Poem Of The Week: Memory By Eric Ngalle Charles


For Joyce Ashuntangtang

Just before dawn when the city bleeds,
the poet undresses in the dark and writes.
Witness, she pushes herself to tell
of prison cells and sharpened guillotines,
of how she sees thieves with cloaks and daggers,
their faces hanging on posters and billboards.

When the city bled, in the reddening dawn,
she saw the children, her children.
They were many and feeding on garbage
in bins and gutters, hungry as rats.
In their eyes, she saw before they did
the corpses they would be tomorrow.

Eric Ngalle Charles’ fine diptych is placeless only in the sense that the reader is not privileged with identifiers. Taken from a book of refuges and displacements – the poet was himself trafficked from his birthplace of Cameroon to Russia, before escaping to a new home in Wales – Memory, we infer, is set in an earlier, more brutal time in his West African homeland.
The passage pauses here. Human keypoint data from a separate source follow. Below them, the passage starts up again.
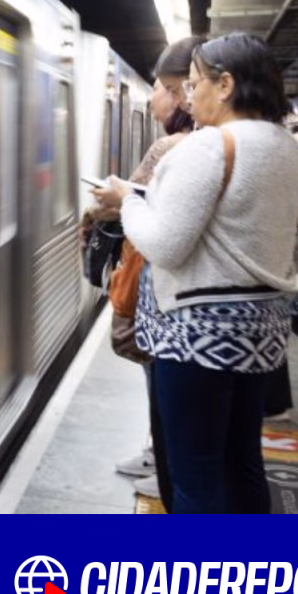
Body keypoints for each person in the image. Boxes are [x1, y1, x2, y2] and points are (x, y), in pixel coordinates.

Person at [93, 33, 298, 513]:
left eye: (194, 83)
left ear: (225, 85)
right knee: (242, 463)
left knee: (195, 476)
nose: (188, 96)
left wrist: (127, 202)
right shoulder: (288, 146)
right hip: (259, 333)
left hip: (195, 336)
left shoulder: (207, 147)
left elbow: (165, 246)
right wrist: (282, 262)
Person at [91, 35, 201, 508]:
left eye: (165, 87)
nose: (159, 97)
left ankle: (167, 468)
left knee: (172, 402)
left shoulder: (173, 148)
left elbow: (148, 221)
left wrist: (118, 202)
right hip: (202, 312)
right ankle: (166, 462)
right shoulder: (235, 144)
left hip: (173, 302)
It may or may not be the case that the dedicatee, writer and academic Joyce Ashuntangtang – a fellow Cameroonian – is the poet of the poem. Framed as an archetype, incarcerated in the gaol of memory, the subject yields a bigger symbolic picture than any individual ‘witness’: the bloody dawn of the opening sestet, insinuated in the reflective present, is reinforced, in the second, by the catastrophic metaphor of the ‘reddening’ dawn of a witheringly depicted past.
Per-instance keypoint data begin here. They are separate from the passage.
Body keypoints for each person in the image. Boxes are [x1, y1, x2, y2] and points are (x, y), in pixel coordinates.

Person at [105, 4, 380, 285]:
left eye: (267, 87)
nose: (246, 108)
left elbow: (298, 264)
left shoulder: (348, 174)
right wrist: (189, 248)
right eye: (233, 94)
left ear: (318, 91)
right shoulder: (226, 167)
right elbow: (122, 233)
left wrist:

The creative imagination, driven by the impulse to delineate pain, to witness the voiceless and the dead, is rendered in a storied pastiche of ‘guillotines’, of ‘cloaks and daggers’, as though inadequate to the task of delivering an approximation of brutal authenticity. The second half of Ngalle Charles’ sanguine, open-eyed poem surfaces into recalled actuality, a vision whose clarity is enhanced by a sense of place and of cultural and collective identity: ‘she saw the children, her children. / They were many’. The hunger, the pitiful scavenging in the ‘bins and gutters’, is a preface to death.

The compulsion to witness, to commemorate and to redress is vouchsafed in the children, who carry death’s immanence in their eyes.

‘Memory’ is taken from Homelands, published by Seren Press (2022), and is reproduced here with the kind permission of the publisher.